A deputada federal bolsonarista Caroline de Toni (PL-SC) apresentou nesta quinta-feira, 8, um requerimento para que seja convocada uma sessão conjunta extraordinária da Câmara e Senado para votar imediatamente o veto do presidente Lula (PT) ao chamado PL da Dosimetria. A informação é do O Antagonista.
A proposta vetada reduz penas para os condenados pelos atos de 8 de janeiro de 2023, incluindo o ex-presidente Jair Bolsonaro (PL).
Segundo Carol de Toni, o requerimento de convocação da sessão do Congresso tem como fundamento o artigo 57 da Constituição, que autoriza a convocação extraordinária do Congresso em casos de urgência ou relevante interesse público.
“Não há nada mais urgente do que rever os direitos e garantias fundamentais de pessoas presas sob condenações marcadas por ilegalidades processuais e penas desproporcionais“, afirmou a parlamentar.
No requerimento, ela elenca supostas violações constitucionais verificadas nos processos relacionados aos atos de 8 de janeiro, como supressão do duplo grau de jurisdição, ausência de individualização de condutas, cerceamento de defesa e afastamento da presunção de inocência.
O documento protocolado aponta também suposta seletividade do indulto natalino concedido por Lula em 2025, que excluiu os condenados pelos atos de 8 de janeiro, e relembra que, na história brasileira, houve vários casos de anistia ampla.
Além disso, a deputada argumenta que o veto de Lula não se ampara nos fundamentos constitucionais legítimos – constitucionalidade ou interesse público -, mas sim em motivação política, o que configuraria desvio de finalidade.
“Vetar esse projeto é perpetuar injustiças reconhecidas inclusive por integrantes do próprio governo. Nem estamos falando ainda da anistia ampla geral e irrestrita que é o que essas pessoas merecem, mas de uma proposta ‘amena’. Esse veto, com cerimônia solene, pompas e narrativas demonstra que é puramente político e ignora os injustiçados”, pontua De Toni.
Por enquanto, não há decisão do presidente do Congresso, senador Davi Alcolumbre (União-AP), sobre o pedido da parlamentar.
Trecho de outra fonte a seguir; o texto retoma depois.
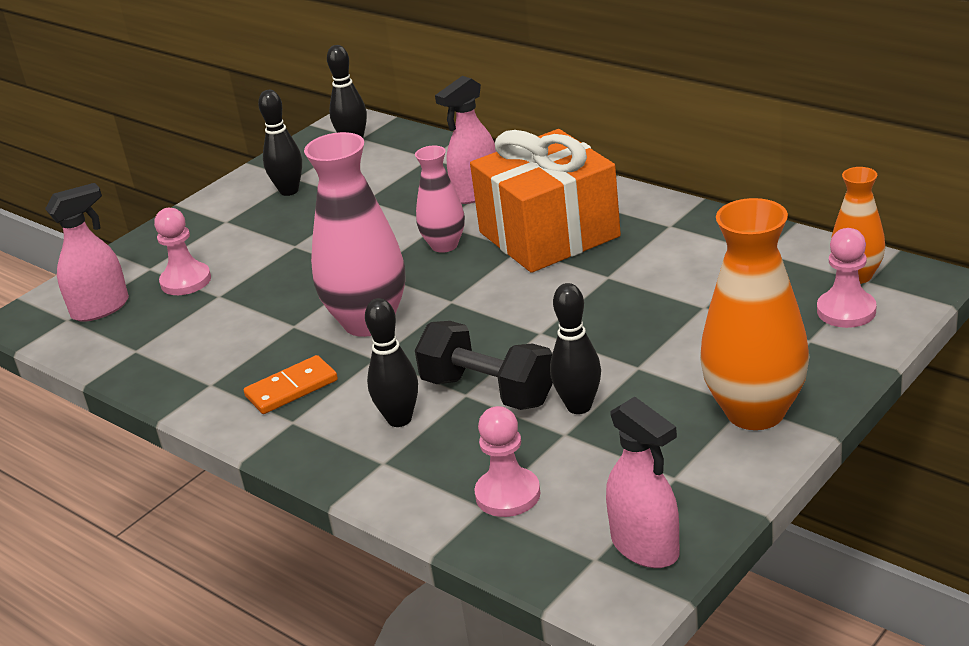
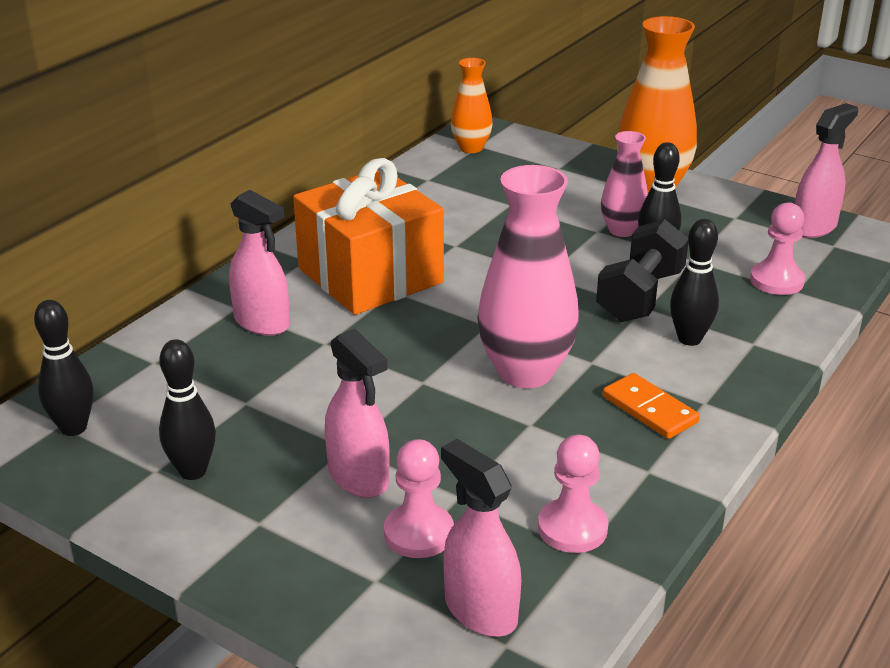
camera: 100 degrees left, 0 degrees up
pink vase [415,146,465,253] -> pink vase moved to [601,131,648,237]
pink pawn [817,228,876,328] -> pink pawn moved to [538,435,608,553]
none -> pink spray bottle [325,328,390,498]

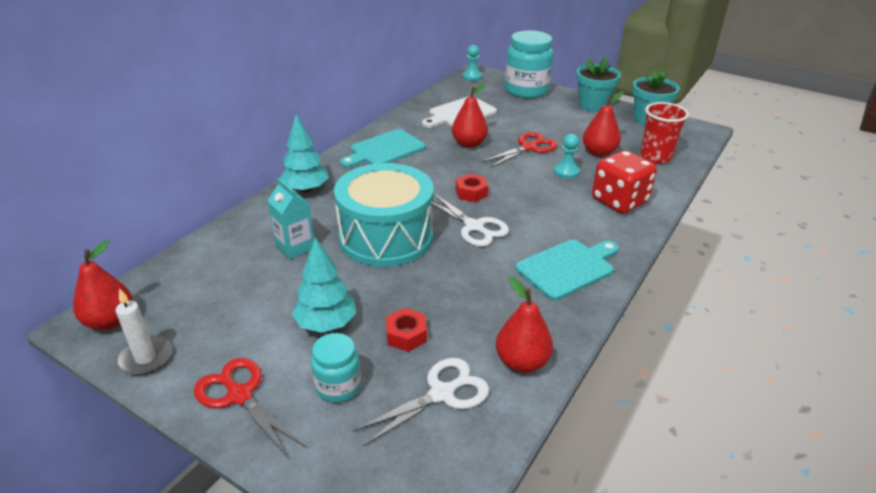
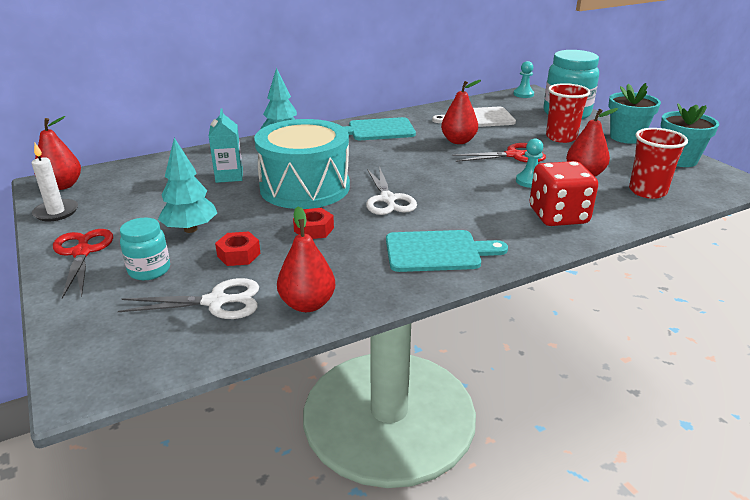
camera: 30 degrees right, 5 degrees down
red nut [456,174,488,202] -> red nut moved to [293,208,334,239]
none -> red cup [546,83,591,143]

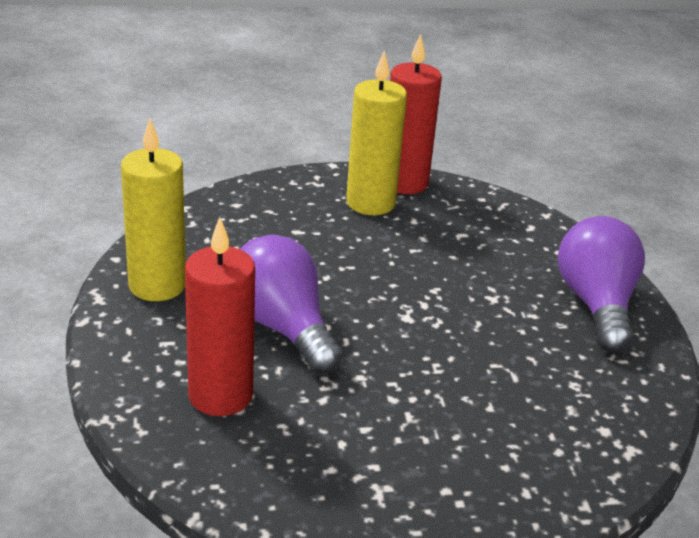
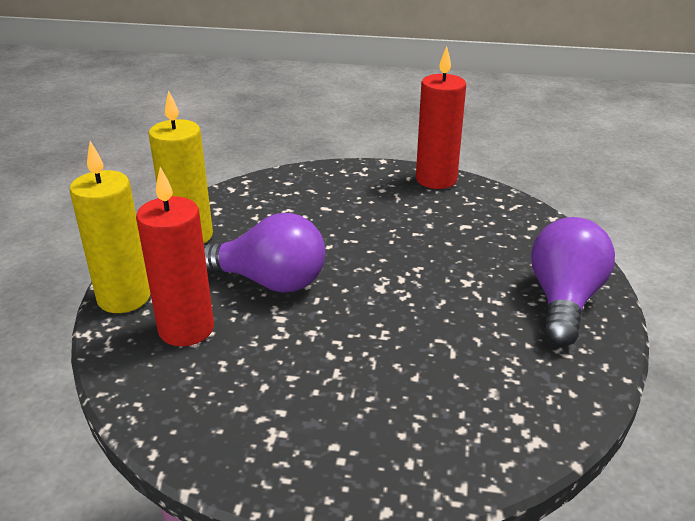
camera: 20 degrees right, 0 degrees up
purple light bulb [240,235,343,374] -> purple light bulb turned 120 degrees clockwise [204,213,325,293]
yellow candle [346,51,407,215] -> yellow candle moved to [70,141,150,313]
O que diz o PL da Dosimetria?
Segundo o texto, quando os crimes de golpe de Estado e abolição violenta do Estado Democrático de Direito forem praticados em contexto de multidão, a pena será reduzida de um terço a dois terços. É requisito para isso que o infrator não tenha financiado ou exercido papel de liderança.
O projeto também prevê o menor tempo possível de prisão para a progressão de regime, nos crimes contra o Estado Democrático de Direito, independentemente de o réu ser reincidente ou usar violência ou grave ameaça.
Dessa forma, o sentenciado deve ter bom comportamento e cumprir pelo menos 16,6% da pena para que passe de um regime mais severo para um mais brando, como do fechado para o semiaberto. Atualmente, a porcentagem mínima é de 16%, quando o condenado é réu primário e não usou de violência.
O texto mantém os percentuais atuais – que são maiores em caso de violência, grave ameaça e reincidência -, com exceção dos crimes contra o Estado Democrático de Direito.
A proposta proíbe a soma das penas nos crimes contra as instituições democráticas trazidos pelo Código Penal; o infrator precisa ter cometido mais de um crime no mesmo contexto, para ser beneficiado.
Desse modo, a pessoa que tentar abolir o Estado democrático de direito e, simultaneamente, tentar depor o governo receberá somente a pena mais elevada, com um aumento proporcional. Essa mudança oferece um cálculo mais vantajoso para quem cometeu esses crimes.
Atualmente, o juiz pode somar penas de diferentes crimes cometidos por meio de uma única ação, caso praticada com essa intenção. Além disso, é possível somar penas de crimes cometidos mediante mais de uma ação. O Supremo Tribunal Federal (STF) fez isso em relação aos condenados pelos atos de 8 de janeiro e a Bolsonaro.
Ainda de acordo com o PL da Dosimetria, indivíduos em prisão domiciliar poderão considerar o trabalho como forma de diminuir a pena a ser cumprida. Hoje, somente o estudo pode reduzir a pena na modalidade domiciliar.